It’s a stunning feat of modern engineering. After more than 10 years, the tallest bridge in the UK is finally set to open, and it combines the best in modern construction with historical significance of its neighbouring bridges.
The Queensferry Crossing over the Firth of Forth is north of Edinburgh and connects Lothian and Fife. It is set to officially open on September 4. The new bridge stands next to the original Forth Bridge, built for trains in 1882 and now a dedicated UNESCO historical site, and the original road bridge, which was opened by Queen Elizabeth in 1964, to represent a trio of engineering excellence over the last two centuries.
The Queensferry Crossing has been a long time coming and is one of the biggest transportation building accomplishments of a generation.

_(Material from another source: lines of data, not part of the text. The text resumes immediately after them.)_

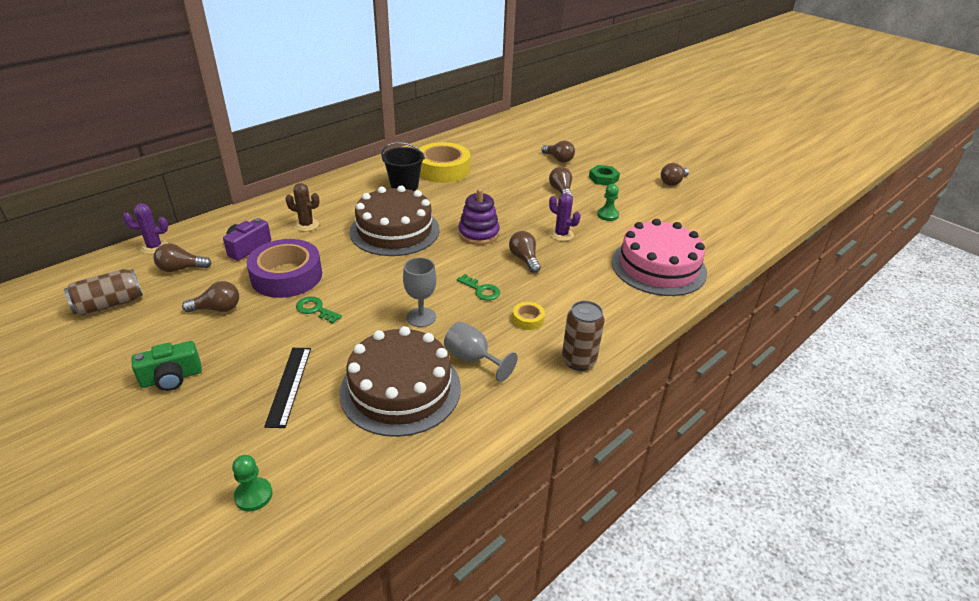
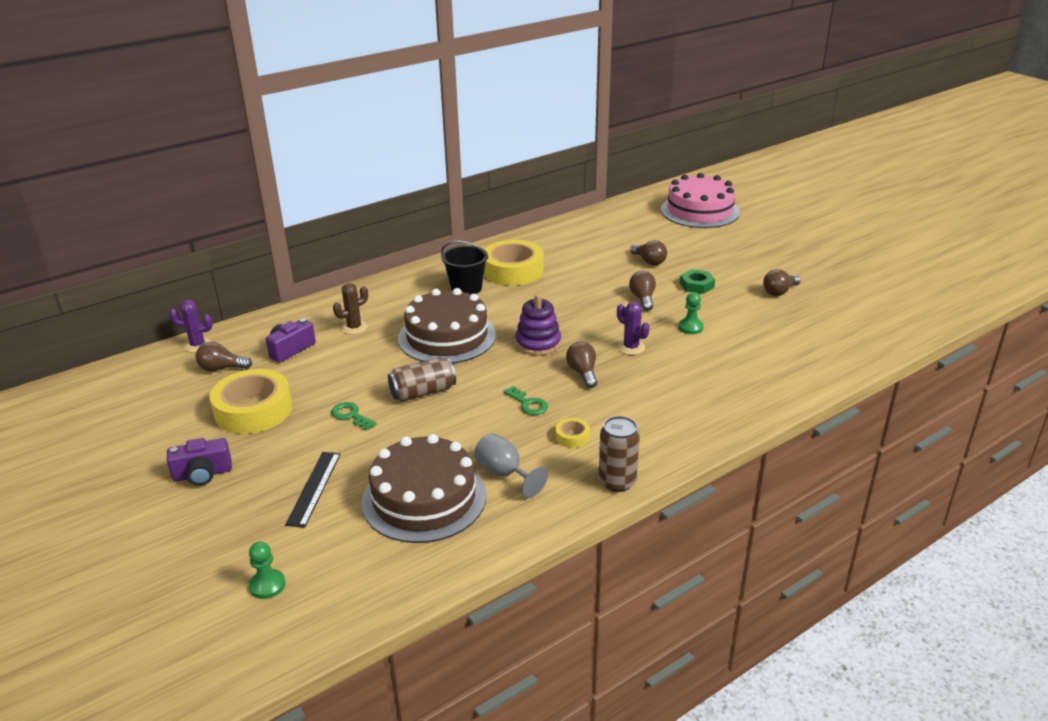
camera: 10 degrees right, 5 degrees down
brown can [64,269,143,316] -> brown can moved to [388,357,456,402]
green camera [131,341,202,391] -> purple camera [167,438,232,486]
brown light bulb [182,281,239,312] -> yellow tape [210,369,292,434]
purple tape [247,239,322,298] -> none
brown cactus [285,183,319,231] -> brown cactus turned 60 degrees counterclockwise [333,283,368,334]
grey goblet [403,257,436,327] -> none
pink cake [611,219,707,296] -> pink cake moved to [661,173,740,228]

Stretching 1.7 miles to connect the banks of the Forth, the project has taken 10 years of planning and construction. The 15,000 workers from 24 countries have put in the equivalent of 20 million man hours on the project from start to finish. The bridge reaches 210 metres tall, and the project used 35,000 tonnes of steel, 150,000 tonnes of concrete, and 23,000 miles of steel cabling—enough cable to nearly stretch around the entire equator. Engineers hope the effort put into creating such a mammoth bridge will mean it stands the test of time.
One of the main reasons for a new bridge was to improve the safety and efficiency over the old road bridge. 24 million vehicles cross the old road bridge each year, a large increase from the 4 million when the bridge first opened. The traffic increase has put some strain on the old bridge and contributed to the need for a new bridge that could absorb future traffic growth and stay strong for the future. The new Queensferry Crossing is built with a 120-year design life and two traffic lanes in either direction that are designed to reduce congestion in case of an accident.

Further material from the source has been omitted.